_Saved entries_
====

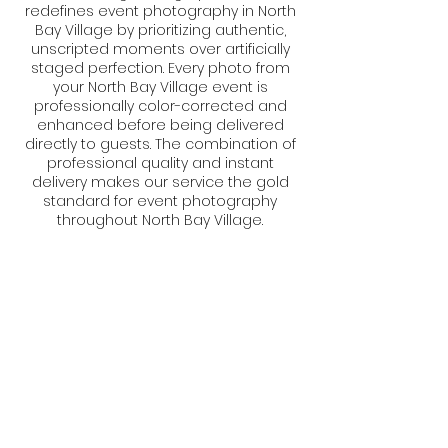
redefines event photography in North
Bay Village by prioritizing authentic,
unscripted moments over artificially
staged perfection. Every photo from
your North Bay Village event is
professionally color-corrected and
enhanced before being delivered
directly to guests. The combination of
professional quality and instant
delivery makes our service the gold
standard for event photography
throughout North Bay Village.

====

_Instruction_
Your reply should be the entries copied exactly, with all images omitted.

_Worked solution_
redefines event photography in North
Bay Village by prioritizing authentic,
unscripted moments over artificially
staged perfection. Every photo from
your North Bay Village event is
professionally color-corrected and
enhanced before being delivered
directly to guests. The combination of
professional quality and instant
delivery makes our service the gold
standard for event photography
throughout North Bay Village.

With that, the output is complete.